Leer es un hábito que ennoblece, dignifica y dota de capacidades y conocimientos que favorecen el desarrollo del ser humano, no únicamente en el ámbito académico o profesional, sino también en el aspecto personal. Sin embargo, una actividad tan útil y enriquecedora no siempre es prioridad en la educación de los niños en el hogar.
Muchas veces por ignorar los beneficios de la lectura, o por subvalorar las posibilidades de entretenimiento que ofrece un buen texto, algunos padres prefieren que los pequeños vean programas de televisión, películas o videojuegos; sin prestar mucha atención al contenido de estos –que en comparación con los libros infantiles suelen ser menos educativos.
Leer es una tarea que implica una mayor complejidad para el cerebro; mejora la concentración, fomenta habilidades como la comprensión y la interpretación, desarrolla la imaginación, ayuda a conocer el mundo que nos rodea, contribuye a ampliar el vocabulario y perfecciona la expresión oral y la ortografía.

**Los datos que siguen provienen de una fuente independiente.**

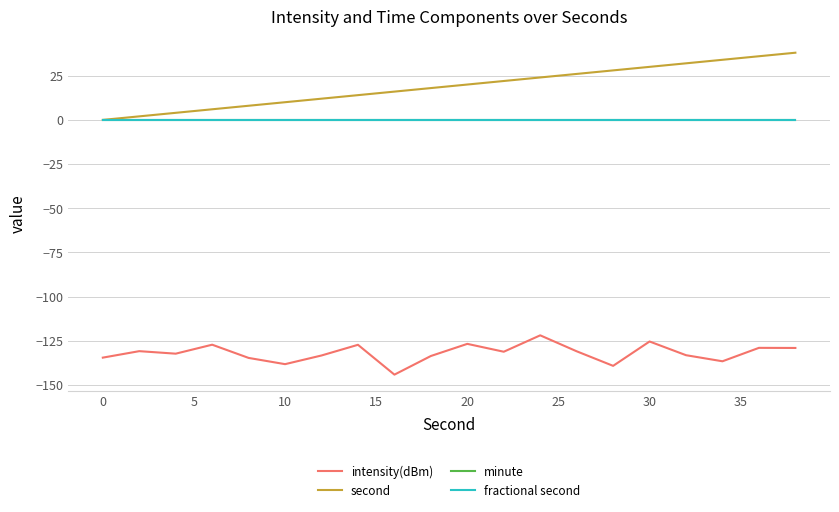

Is this an area chart (filled region under the line)?

No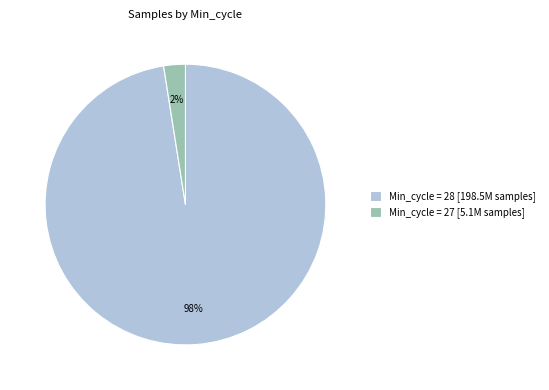

To the nearest percent, what percentage of the pie is Min_cycle = 28 [198.5M samples]?

98%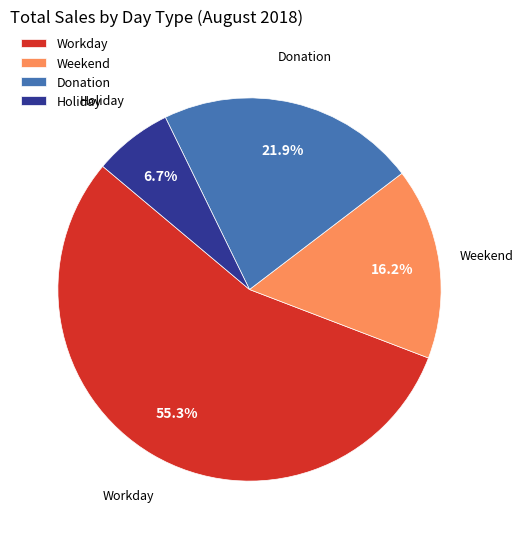

Approximately how many times larger is the value at Weekend compared to Workday?

0.3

Además la lectura entretiene, apasiona, relaja el cuerpo y la mente, pues propicia un estado de calma y tranquilidad.
Si un niño lee habitualmente, tiene una mejor capacidad de retención y entendimiento para las asignaturas escolares; también aumenta sus conocimientos sobre personajes notables, costumbres, culturas, ciudades, tradiciones y todo lo que los rodea, de modo que este acervo sirve como base a lo que aprende en la escuela. Cuando el pequeño lee su cerebro traduce las descripciones en representaciones de lugares, personas, animales, objetos y estas imágenes potencian su creatividad.
Si bien los beneficios de la lectura son similares a cualquier edad, suelen ser mucho mayores cuanto más joven sea el lector. Por eso, usted desea fomentar este hábito en sus hijos, puede hacer varias cosas.
Es bueno predicar con el ejemplo, los niños imitan a sus padres e iniciarlos en el mundo de los libros será más fácil si ven que también los adultos se interesan por estos. También es bueno fomentar el contacto con los libros, compartiendo lecturas del interés de los pequeños como cuentos infantiles con imágenes llamativas; de manera que esta tarea les parezca un acto de diversión y no una obligación. Esto puede hacerse incluso antes de que aprendan a leer.
Asimismo, se les debe leer en voz alta textos que le agraden; si un libro resulta aburrido, olvídelo y busque otro que sea más interesante. Otras acciones como regalarles libros, llevarlos a la biblioteca, animarles a participar de la lectura incitándoles a adivinar el final del cuento, preguntándoles qué opinan del personaje que más les gusta, qué harían en su lugar y aproveche para fomentar valores.
Finalmente, en la medida de sus posibilidades cree una biblioteca familiar. No importa si tiene pocos textos, intercambie con amigos los que ya haya leído por otros para compartir con sus hijos. Le aseguro que va a notar los resultados y se sentirá orgulloso de hacer de sus pequeños personas más inteligentes, con criterio propio y valores que van a acompañarlos toda la vida.
“Leer es crecer”, dijo José Martí. Incentive ese hábito y verá a sus hijos crecer sin límites.